When I first landed in Hong Kong for a family holiday a few nights before the clashes with police, we were greeted in the arrivals hall by a large and vocal crowd of protesters, chanting and handing out leaflets.
When we returned to the airport to depart a few days later, there was a marked change. The protesters had swelled from a few hundred to several thousand and there was now a very tense atmosphere. In front of the abandoned check-in desks, a crowd had gathered around a man who was allegedly a police officer posing as a protester. He was, by all accounts, being roughed up and had been cable-tied to a luggage trolley.
Many protesters were appalled by the treatment of this apparent infiltrator. “This will be used against us,” one told me. Apparently, the “policeman” turned out to be just a student, an innocent, but such was the prevailing air of mistrust that he had become the unfortunate victim of a misplaced anger.

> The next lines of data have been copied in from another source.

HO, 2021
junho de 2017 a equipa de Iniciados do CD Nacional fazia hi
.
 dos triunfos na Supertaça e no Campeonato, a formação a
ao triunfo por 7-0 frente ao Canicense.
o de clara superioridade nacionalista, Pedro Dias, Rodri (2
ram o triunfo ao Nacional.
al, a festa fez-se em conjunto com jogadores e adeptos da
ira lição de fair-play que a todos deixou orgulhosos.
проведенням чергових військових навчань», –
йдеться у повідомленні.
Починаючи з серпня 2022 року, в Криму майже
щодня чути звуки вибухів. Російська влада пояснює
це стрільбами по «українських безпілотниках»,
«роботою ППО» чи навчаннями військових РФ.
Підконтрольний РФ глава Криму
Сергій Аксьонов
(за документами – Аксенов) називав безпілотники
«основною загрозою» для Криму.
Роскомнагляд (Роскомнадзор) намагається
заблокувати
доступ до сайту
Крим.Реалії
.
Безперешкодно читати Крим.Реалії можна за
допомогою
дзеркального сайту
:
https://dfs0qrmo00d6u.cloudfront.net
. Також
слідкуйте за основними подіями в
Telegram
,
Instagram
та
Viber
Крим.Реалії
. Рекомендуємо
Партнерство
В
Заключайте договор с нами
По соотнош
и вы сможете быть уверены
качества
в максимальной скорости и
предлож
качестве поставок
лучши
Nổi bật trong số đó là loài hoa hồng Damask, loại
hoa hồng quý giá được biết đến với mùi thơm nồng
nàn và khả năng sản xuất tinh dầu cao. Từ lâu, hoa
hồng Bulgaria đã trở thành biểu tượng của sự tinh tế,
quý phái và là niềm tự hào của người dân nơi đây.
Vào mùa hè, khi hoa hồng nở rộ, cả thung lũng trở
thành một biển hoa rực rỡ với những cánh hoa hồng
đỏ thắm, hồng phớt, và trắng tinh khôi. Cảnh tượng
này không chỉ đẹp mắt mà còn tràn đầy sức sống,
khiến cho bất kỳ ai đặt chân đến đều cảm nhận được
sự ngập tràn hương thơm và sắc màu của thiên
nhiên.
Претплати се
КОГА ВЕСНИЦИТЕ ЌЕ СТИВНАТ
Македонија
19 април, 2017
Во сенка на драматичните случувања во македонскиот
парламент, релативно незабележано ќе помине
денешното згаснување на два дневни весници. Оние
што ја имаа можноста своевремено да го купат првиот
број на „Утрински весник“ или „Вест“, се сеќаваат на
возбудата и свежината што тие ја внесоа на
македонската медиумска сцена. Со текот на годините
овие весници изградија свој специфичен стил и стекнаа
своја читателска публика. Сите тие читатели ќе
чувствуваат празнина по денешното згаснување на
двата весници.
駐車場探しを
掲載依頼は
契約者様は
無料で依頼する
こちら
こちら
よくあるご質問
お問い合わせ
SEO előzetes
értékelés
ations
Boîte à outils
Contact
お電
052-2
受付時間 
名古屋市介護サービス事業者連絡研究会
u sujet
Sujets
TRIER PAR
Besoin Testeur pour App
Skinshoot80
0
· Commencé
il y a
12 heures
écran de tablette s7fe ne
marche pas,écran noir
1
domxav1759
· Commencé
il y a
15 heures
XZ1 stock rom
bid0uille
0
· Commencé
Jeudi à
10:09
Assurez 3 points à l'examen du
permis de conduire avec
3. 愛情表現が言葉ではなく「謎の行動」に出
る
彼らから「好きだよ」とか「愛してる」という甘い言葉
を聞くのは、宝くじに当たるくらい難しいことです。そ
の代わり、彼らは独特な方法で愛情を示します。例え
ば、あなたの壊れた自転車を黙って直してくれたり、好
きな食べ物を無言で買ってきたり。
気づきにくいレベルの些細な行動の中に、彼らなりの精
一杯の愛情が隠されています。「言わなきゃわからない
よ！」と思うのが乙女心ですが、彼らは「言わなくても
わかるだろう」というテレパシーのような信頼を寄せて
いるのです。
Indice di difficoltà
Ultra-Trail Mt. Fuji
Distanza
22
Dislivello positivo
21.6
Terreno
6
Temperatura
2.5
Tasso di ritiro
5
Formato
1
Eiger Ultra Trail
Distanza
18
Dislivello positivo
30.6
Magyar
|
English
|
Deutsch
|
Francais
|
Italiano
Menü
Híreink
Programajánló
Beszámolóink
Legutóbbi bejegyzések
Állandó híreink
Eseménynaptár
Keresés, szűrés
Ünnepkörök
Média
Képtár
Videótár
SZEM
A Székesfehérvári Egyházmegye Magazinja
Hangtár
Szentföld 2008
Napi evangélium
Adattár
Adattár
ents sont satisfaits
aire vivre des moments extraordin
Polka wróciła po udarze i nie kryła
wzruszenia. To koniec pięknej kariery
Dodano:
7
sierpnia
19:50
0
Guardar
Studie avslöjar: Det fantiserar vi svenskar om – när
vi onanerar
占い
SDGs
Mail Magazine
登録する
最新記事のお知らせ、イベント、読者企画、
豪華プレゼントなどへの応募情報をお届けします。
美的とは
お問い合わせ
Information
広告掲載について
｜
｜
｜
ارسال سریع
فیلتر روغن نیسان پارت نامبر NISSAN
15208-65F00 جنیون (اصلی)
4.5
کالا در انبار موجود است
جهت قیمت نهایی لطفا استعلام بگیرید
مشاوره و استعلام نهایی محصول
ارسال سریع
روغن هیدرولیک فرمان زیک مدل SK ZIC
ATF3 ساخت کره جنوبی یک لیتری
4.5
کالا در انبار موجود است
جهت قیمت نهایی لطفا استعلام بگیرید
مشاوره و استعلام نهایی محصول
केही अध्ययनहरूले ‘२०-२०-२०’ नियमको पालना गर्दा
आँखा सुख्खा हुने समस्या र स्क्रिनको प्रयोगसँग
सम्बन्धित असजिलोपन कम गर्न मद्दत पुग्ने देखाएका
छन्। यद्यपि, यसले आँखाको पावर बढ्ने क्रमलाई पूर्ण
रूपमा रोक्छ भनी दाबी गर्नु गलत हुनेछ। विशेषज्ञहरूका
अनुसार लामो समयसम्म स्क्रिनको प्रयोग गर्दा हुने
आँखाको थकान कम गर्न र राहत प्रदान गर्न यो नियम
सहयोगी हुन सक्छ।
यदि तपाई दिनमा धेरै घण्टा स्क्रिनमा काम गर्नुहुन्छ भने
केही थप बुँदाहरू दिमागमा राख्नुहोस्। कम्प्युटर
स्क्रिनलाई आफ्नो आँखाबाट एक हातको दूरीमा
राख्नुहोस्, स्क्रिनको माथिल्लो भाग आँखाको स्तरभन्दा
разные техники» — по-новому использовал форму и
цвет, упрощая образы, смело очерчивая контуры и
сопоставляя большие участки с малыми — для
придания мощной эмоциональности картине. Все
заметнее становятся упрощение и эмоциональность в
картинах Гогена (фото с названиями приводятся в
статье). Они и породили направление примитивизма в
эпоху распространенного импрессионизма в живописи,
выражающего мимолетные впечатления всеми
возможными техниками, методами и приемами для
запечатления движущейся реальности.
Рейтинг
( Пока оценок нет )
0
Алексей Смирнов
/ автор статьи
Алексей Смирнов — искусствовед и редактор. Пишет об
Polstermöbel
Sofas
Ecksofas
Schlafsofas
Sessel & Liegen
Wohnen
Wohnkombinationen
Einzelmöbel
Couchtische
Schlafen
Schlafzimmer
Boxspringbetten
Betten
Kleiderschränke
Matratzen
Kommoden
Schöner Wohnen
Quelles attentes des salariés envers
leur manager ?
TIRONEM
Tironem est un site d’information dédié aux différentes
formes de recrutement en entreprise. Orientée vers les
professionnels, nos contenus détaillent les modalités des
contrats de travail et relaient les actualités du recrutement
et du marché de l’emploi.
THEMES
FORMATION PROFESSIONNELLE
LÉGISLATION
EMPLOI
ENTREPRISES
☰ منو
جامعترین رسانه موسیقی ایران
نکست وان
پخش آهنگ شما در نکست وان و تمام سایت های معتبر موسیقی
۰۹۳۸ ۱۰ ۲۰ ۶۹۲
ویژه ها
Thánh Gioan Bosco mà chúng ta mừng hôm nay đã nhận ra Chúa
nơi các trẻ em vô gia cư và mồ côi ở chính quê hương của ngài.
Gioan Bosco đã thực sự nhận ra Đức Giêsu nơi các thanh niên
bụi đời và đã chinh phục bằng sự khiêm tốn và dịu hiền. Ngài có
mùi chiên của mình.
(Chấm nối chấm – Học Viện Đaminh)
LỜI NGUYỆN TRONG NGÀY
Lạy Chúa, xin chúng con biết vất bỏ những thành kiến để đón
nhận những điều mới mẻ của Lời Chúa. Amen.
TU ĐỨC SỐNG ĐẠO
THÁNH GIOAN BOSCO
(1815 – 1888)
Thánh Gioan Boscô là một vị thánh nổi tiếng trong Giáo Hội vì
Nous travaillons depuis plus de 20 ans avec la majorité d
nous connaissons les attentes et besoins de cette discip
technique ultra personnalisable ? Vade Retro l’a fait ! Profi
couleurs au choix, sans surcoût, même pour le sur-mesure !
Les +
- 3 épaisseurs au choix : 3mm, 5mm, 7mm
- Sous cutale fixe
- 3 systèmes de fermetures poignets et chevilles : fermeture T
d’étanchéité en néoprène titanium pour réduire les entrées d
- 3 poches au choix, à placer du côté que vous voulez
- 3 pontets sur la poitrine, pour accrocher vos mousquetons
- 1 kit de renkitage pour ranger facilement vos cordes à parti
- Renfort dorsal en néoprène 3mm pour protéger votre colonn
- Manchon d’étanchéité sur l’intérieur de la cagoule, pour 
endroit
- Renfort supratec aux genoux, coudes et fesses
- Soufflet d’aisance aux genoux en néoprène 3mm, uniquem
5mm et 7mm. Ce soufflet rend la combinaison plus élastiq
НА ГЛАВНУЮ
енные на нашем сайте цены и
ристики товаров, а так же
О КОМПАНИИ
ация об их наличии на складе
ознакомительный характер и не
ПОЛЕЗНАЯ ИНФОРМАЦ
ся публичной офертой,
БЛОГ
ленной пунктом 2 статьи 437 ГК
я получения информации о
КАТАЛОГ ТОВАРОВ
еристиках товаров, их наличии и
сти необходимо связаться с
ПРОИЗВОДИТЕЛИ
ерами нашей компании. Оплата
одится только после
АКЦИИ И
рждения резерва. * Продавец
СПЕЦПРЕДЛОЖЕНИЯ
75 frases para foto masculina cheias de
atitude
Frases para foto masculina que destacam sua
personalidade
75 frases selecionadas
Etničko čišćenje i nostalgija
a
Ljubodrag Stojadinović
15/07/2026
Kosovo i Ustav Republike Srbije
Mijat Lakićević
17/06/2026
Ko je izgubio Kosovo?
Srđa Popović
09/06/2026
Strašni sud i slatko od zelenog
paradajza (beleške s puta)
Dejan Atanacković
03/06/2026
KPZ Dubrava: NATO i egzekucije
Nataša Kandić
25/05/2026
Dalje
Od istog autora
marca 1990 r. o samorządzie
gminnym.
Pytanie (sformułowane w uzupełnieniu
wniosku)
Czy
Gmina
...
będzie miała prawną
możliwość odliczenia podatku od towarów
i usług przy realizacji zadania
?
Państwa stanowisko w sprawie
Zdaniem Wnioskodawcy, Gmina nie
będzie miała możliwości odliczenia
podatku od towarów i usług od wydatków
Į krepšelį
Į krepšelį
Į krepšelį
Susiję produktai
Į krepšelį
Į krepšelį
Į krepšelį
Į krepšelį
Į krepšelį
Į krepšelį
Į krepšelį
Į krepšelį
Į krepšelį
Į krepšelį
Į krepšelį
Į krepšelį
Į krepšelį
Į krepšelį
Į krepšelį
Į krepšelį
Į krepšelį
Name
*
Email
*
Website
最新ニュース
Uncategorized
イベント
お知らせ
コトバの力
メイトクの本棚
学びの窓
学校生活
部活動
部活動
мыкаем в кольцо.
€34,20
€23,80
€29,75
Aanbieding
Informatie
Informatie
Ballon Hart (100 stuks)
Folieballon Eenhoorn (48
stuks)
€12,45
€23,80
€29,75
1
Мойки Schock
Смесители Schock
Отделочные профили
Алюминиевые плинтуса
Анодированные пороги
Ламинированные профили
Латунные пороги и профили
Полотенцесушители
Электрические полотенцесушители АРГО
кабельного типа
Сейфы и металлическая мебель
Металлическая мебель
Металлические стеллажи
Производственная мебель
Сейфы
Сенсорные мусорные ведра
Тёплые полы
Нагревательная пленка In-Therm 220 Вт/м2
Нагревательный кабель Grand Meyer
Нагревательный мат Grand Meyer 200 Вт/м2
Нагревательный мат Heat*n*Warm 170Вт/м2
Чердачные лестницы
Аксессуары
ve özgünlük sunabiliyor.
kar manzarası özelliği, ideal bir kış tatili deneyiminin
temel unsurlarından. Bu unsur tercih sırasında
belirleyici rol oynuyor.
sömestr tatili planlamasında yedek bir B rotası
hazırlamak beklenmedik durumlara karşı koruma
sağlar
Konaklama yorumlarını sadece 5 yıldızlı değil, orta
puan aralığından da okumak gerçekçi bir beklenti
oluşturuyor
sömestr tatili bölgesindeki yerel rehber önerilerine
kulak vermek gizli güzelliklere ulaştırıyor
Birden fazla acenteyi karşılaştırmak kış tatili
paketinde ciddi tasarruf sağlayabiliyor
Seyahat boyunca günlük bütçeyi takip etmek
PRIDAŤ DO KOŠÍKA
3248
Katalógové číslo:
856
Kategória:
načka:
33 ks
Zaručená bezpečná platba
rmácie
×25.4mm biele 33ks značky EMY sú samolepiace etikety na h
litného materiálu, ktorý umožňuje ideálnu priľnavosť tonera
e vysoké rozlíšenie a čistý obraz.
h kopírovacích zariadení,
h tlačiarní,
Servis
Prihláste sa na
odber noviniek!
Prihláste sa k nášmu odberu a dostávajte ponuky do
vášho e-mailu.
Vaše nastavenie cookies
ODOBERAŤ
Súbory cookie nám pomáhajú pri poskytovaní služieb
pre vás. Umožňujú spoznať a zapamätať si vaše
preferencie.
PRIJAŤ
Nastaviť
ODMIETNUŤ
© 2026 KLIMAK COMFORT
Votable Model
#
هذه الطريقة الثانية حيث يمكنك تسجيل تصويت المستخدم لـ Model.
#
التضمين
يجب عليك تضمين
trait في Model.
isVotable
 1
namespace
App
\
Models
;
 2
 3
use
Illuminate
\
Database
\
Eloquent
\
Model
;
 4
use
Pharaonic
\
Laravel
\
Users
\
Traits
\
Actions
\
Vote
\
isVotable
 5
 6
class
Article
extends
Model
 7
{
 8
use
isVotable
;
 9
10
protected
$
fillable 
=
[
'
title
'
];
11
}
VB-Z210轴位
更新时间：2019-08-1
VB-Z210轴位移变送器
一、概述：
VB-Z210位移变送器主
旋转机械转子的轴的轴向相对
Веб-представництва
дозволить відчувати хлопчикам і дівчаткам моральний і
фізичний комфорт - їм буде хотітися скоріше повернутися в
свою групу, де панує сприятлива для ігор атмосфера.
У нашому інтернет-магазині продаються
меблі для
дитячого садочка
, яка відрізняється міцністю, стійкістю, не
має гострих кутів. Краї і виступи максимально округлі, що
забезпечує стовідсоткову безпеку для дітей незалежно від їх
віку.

Young students, who made up most of the throng, offered us water and apologised for the inconvenience we were suffering. A member of the local press corps – in hi-vis jacket – advised us to get out of the airport building. “Something’s going to happen,” he said.
We had just made our way to the top of one of the exit ramps when three busloads of Hong Kong police pulled up. A huge roar went up from the crowd inside, and they began running to the bottom of the ramp we’d just come up. Some 20 blue-shirted officers prepared for the fray with protective goggles, a few batons, and canisters on their hips.
We found ourselves caught between the police and the protesters. The police moved cautiously through us and on to the ramp to confront the protesters. We were presented with an extraordinary sight: a tiny phalanx of officers facing off a huge chanting crowd.
The noise, amplified by the cavernous airport roof, was deafening. The police numbers looked comically small, and the officers looked around nervously. After a few minutes of a stand-off, they began to withdraw, pursued by the crowd. Again, we found ourselves caught between them as the police hurried back into their buses.
Now the anger and frustration boiled over: the buses were surrounded by chanting protesters who began hammering on the windows and hurling plastic bottles. Two buses got away; the third was halted by a rapidly improvised barricade of luggage trolleys. The last bus finally got through, along with an ambulance that was conveying the injured “impostor” student to hospital.
As we were ushered back inside the airport by concerned protesters another huge roar went up. We could now see riot police in full protective gear grabbing and beating protesters from just inside the airport and dragging them outside.
Carried along in a huge sea of people, we were propelled to the fast train service to downtown Hong Kong. At one stage during this protest – now in its 11th week – there were two million people on the streets of Hong Kong. This is nearly a third of the population, which makes this perhaps the largest per capita protest ever, anywhere in the world.
I think there is a real fear here that China is not prepared to wait until 2047, when Hong Kong is due to be amalgamated into the mainland. It wants to speed up that process. Hong Kong citizens can see the way this is going. What began as a protest over an extradition bill has grown into a fight for the future of Hong Kong, its freedom and democratic rights.
One of the leaflets we were given reads: “We’re fighting to put these broken pieces back together, to preserve what makes this city our home… a beautiful Hong Kong… the city we’ll always love.”